Florida'daki Görüşmelerin İç Yüzü
Görüşmeler, 1 Aralık 2025 tarihinde Florida'da gerçekleşti. ABD Dışişleri Bakanı Marco Rubio ile Ukrayna Ulusal Güvenlik ve Savunma Konseyi Sekreteri Rüstem Umerov başkanlığındaki heyetler, ABD'nin barış planını görüşmek üzere bir araya geldi.

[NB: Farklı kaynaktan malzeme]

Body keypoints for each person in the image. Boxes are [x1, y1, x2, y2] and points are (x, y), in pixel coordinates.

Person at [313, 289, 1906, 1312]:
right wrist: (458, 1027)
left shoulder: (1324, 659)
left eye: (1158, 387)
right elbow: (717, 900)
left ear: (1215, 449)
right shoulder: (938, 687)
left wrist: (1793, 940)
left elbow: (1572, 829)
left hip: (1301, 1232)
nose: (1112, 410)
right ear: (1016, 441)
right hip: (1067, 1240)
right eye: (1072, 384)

Toplantı, geniş katılımlı bir oturumun ardından her iki taraftan üçer yetkili ile devam etti.
Daha sonra Umerov, ABD Başkanı Donald Trump'ın Özel Temsilcisi Steve Witkoff ile birebir görüştü. Umerov, bu görüşmenin ardından Ukrayna Devlet Başkanı Volodymyr Zelenskiy ile telefonda görüşerek süreç hakkında bilgi aktardı.
Sınır Kontrolü Ana Gündem Maddesiydi
Axios'a bilgi veren ismi açıklanmayan Ukraynalı yetkililer, yaklaşık beş saat süren görüşmelerin "yoğun" ancak "verimli" geçtiğini belirtti. Yetkililere göre, toplantıdaki neredeyse tek tartışma konusu, sınırların kontrolü ve olası bir barış anlaşması kapsamında Rusya ile fiili sınırın nereye çizileceği oldu.

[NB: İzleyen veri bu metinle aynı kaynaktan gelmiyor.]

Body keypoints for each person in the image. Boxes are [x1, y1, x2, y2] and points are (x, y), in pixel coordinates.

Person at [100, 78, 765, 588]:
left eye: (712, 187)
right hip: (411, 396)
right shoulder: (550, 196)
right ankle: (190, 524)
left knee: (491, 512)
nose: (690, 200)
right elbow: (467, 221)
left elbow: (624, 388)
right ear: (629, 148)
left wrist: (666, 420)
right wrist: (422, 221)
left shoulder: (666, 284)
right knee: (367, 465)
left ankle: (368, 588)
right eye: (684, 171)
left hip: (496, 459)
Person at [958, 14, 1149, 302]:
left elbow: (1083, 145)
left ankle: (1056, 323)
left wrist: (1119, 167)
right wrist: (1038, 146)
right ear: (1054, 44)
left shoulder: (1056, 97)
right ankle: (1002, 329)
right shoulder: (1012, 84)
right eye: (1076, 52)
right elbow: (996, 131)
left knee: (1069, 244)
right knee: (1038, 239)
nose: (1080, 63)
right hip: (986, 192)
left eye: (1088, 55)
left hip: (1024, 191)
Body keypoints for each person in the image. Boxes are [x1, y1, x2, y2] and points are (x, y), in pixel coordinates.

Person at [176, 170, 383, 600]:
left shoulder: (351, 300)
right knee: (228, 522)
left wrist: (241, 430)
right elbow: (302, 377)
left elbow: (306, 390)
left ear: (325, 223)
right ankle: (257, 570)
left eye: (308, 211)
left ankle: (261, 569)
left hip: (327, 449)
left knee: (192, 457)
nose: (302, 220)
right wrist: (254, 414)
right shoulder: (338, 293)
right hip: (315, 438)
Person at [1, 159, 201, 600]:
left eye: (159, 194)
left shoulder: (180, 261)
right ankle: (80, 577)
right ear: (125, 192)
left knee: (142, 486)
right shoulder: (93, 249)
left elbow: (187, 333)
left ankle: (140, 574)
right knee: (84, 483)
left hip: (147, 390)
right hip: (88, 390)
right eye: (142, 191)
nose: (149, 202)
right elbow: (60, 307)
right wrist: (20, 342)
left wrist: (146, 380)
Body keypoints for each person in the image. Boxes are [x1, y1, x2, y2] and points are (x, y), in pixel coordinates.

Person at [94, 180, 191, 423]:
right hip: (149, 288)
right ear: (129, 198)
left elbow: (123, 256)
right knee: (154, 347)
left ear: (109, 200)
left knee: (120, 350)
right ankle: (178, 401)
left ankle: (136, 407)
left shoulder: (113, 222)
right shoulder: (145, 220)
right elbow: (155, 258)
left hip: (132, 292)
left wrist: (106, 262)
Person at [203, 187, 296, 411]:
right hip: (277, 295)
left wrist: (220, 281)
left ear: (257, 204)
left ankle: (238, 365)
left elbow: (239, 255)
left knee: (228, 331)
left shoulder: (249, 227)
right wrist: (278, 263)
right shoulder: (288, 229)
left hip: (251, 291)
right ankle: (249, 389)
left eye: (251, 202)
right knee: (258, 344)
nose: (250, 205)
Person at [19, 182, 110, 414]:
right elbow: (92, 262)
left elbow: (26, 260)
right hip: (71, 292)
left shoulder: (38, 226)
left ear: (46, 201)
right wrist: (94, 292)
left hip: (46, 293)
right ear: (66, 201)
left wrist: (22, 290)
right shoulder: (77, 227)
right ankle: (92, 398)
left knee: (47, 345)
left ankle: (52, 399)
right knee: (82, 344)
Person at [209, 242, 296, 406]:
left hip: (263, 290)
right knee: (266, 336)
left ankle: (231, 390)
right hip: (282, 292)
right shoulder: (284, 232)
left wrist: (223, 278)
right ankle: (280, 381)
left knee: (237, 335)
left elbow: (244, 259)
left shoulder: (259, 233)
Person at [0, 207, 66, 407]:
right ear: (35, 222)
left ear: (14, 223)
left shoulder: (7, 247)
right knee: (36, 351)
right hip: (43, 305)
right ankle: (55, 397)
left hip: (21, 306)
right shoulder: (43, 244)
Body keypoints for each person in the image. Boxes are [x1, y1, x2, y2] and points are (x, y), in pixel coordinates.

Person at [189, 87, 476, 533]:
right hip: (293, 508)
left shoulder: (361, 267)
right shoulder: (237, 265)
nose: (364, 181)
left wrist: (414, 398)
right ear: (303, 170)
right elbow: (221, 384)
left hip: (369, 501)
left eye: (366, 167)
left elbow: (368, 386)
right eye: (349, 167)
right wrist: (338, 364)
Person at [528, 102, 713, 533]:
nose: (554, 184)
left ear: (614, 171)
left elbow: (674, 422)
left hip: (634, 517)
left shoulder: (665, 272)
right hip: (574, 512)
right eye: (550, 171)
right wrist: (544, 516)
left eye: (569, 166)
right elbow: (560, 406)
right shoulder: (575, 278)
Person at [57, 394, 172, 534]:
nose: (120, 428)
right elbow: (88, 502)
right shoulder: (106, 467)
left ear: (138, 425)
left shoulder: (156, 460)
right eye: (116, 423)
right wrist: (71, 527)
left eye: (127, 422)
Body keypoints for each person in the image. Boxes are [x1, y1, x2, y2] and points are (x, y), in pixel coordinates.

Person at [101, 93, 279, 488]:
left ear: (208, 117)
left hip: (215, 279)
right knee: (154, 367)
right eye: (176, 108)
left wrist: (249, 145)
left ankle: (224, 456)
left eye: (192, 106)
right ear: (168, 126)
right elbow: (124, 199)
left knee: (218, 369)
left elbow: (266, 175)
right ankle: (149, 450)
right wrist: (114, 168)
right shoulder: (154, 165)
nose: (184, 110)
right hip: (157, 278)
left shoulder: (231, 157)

Ukraynalı yetkililerden biri, toplantı sonrasında Axios'a gönderdiği mesajda, "Yoğundu ama olumsuz değildi. ABD'nin ciddi çabalarını gerçekten takdir ediyoruz" ifadelerini kullandı.
Cenevre'deki Ön Görüşme ve Süreç
Florida'daki bu görüşme, tarafların bir önceki buluşmasının devamı niteliğindeydi. ABD ve Ukrayna heyetleri, 23 Kasım'da İsviçre'nin Cenevre kentinde bir araya gelmiş ve ABD Başkanı Donald Trump'ın sunduğu 28 maddelik barış planını ele almıştı.
Marco Rubio ve Rüstem Umerov, Florida'daki görüşmenin ardından yaptıkları açıklamada, çok faydalı ve verimli bir toplantı gerçekleştirdiklerini duyurmuştu. Bu açıklama, diplomatik teamüllere uygun olumlu bir mesaj olarak değerlendiriliyor.
Son gelişmeler, savaşın diplomatik çözüm arayışlarının hız kazandığını ve en zorlu konuların masaya yatırıldığını gösteriyor. Tarafların, özellikle toprak bütünlüğü ve sınır güvenliği gibi hayati meselelerde ortak bir zemin aradığı anlaşılıyor. Sürecin nasıl ilerleyeceği ise uluslararası kamuoyunun yakın takibinde olacak.